_EXERCISE BRIEF_: Arrange the lines as a Markdown table with the columns Row and Line, numbering each row and leaving out blank lines. Begin at the first line and stop after the line that contains "v(-15, 13.05) *".

--- Start INFORMATION PROVIDED ---

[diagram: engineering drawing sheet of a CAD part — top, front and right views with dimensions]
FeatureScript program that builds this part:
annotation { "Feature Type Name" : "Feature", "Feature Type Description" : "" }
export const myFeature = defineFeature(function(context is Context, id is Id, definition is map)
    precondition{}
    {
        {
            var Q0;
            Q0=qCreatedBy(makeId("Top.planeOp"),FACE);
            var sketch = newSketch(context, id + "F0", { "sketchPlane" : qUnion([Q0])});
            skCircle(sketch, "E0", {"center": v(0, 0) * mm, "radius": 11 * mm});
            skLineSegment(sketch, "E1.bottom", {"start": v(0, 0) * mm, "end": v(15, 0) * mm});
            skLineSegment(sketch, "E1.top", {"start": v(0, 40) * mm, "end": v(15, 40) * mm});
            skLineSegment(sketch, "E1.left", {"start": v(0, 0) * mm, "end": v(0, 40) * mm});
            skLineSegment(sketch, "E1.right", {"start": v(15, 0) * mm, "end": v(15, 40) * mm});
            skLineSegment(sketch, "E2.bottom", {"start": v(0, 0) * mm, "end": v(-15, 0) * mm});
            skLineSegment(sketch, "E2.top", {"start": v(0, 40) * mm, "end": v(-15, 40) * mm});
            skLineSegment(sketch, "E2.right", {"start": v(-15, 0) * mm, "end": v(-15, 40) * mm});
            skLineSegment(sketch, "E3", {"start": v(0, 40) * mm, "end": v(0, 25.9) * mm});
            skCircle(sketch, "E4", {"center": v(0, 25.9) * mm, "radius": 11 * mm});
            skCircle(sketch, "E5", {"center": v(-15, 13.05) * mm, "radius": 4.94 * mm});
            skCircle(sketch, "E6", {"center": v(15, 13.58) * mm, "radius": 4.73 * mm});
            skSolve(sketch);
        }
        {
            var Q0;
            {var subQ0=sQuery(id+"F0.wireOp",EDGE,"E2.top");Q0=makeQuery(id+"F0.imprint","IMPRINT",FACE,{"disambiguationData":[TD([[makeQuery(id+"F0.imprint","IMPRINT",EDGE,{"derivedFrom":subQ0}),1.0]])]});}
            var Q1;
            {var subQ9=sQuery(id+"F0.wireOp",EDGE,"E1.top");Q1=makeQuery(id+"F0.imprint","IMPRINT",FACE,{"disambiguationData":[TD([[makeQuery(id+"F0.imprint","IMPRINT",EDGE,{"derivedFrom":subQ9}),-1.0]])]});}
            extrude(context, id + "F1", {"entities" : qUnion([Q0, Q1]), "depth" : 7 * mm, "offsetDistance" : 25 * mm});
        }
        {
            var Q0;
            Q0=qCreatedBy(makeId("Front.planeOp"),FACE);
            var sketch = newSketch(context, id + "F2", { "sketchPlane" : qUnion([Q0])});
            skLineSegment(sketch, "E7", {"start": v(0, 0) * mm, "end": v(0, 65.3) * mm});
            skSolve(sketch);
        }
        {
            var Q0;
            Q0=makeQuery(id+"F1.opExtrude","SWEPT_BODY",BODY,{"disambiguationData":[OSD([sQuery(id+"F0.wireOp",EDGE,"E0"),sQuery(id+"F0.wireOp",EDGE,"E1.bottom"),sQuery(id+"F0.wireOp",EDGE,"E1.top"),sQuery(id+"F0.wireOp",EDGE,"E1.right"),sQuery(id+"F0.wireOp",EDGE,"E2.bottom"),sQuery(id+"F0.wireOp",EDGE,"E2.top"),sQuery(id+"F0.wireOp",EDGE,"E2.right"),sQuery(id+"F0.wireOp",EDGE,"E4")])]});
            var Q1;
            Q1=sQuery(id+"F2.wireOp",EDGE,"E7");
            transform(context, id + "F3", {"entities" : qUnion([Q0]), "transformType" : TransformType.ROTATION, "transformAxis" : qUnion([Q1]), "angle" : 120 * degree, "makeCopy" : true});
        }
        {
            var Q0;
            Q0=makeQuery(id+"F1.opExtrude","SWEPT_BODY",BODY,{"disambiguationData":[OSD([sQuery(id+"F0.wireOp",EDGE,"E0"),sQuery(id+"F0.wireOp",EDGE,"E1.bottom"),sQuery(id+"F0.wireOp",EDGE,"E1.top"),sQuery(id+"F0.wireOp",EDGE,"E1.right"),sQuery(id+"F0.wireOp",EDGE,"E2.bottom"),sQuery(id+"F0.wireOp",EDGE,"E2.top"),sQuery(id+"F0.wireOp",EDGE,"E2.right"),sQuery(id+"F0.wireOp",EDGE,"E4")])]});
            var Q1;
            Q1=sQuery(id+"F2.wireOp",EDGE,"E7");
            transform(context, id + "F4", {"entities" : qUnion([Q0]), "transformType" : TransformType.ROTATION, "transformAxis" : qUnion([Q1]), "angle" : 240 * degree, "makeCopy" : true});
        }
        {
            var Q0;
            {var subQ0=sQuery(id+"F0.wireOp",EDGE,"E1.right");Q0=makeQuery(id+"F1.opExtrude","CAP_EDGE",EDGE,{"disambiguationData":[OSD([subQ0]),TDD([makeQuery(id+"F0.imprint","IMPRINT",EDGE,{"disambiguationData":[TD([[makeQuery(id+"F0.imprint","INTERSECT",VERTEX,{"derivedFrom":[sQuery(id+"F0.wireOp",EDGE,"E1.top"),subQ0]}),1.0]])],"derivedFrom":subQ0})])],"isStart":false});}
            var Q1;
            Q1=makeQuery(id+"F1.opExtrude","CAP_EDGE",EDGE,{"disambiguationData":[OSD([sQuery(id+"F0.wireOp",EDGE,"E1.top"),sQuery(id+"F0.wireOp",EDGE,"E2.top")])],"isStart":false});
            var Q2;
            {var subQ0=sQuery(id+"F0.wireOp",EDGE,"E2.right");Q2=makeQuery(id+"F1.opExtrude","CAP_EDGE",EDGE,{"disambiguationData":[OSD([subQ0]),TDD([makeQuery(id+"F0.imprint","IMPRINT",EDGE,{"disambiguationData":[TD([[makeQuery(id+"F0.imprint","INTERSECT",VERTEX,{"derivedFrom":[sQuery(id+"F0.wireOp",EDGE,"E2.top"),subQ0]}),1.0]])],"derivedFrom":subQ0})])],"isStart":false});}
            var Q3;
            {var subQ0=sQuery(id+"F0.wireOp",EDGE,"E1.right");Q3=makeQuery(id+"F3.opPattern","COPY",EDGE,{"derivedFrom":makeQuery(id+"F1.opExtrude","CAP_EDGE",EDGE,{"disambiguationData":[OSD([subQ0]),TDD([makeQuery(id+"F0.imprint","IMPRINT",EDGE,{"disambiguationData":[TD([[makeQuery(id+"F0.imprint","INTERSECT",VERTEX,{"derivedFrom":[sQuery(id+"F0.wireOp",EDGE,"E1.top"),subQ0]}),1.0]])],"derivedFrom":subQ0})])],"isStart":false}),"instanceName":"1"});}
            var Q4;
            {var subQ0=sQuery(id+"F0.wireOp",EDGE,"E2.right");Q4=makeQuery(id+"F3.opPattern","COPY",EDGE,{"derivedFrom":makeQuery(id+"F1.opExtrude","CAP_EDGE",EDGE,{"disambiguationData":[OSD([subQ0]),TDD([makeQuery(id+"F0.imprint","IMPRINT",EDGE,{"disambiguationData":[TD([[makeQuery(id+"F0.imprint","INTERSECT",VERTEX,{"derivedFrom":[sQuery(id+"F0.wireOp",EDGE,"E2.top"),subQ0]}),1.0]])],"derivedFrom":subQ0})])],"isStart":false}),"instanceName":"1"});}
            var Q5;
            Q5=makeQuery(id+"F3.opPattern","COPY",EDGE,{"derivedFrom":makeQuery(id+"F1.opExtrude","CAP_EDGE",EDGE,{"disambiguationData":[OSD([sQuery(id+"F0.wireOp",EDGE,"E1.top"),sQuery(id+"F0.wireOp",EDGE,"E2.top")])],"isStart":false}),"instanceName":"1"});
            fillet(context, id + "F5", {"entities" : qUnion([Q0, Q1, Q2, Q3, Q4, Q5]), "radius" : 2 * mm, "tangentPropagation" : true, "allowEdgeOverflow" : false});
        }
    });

--- End INFORMATION PROVIDED ---

_EXERCISE RESPONSE_:
| Row | Line |
|---|---|
| 1 | [diagram: engineering drawing sheet of a CAD part — top, front and right views with dimensions] |
| 2 | FeatureScript program that builds this part: |
| 3 | annotation { "Feature Type Name" : "Feature", "Feature Type Description" : "" } |
| 4 | export const myFeature = defineFeature(function(context is Context, id is Id, definition is map) |
| 5 |     precondition{} |
| 6 |     { |
| 7 |         { |
| 8 |             var Q0; |
| 9 |             Q0=qCreatedBy(makeId("Top.planeOp"),FACE); |
| 10 |             var sketch = newSketch(context, id + "F0", { "sketchPlane" : qUnion([Q0])}); |
| 11 |             skCircle(sketch, "E0", {"center": v(0, 0) * mm, "radius": 11 * mm}); |
| 12 |             skLineSegment(sketch, "E1.bottom", {"start": v(0, 0) * mm, "end": v(15, 0) * mm}); |
| 13 |             skLineSegment(sketch, "E1.top", {"start": v(0, 40) * mm, "end": v(15, 40) * mm}); |
| 14 |             skLineSegment(sketch, "E1.left", {"start": v(0, 0) * mm, "end": v(0, 40) * mm}); |
| 15 |             skLineSegment(sketch, "E1.right", {"start": v(15, 0) * mm, "end": v(15, 40) * mm}); |
| 16 |             skLineSegment(sketch, "E2.bottom", {"start": v(0, 0) * mm, "end": v(-15, 0) * mm}); |
| 17 |             skLineSegment(sketch, "E2.top", {"start": v(0, 40) * mm, "end": v(-15, 40) * mm}); |
| 18 |             skLineSegment(sketch, "E2.right", {"start": v(-15, 0) * mm, "end": v(-15, 40) * mm}); |
| 19 |             skLineSegment(sketch, "E3", {"start": v(0, 40) * mm, "end": v(0, 25.9) * mm}); |
| 20 |             skCircle(sketch, "E4", {"center": v(0, 25.9) * mm, "radius": 11 * mm}); |
| 21 |             skCircle(sketch, "E5", {"center": v(-15, 13.05) * mm, "radius": 4.94 * mm}); |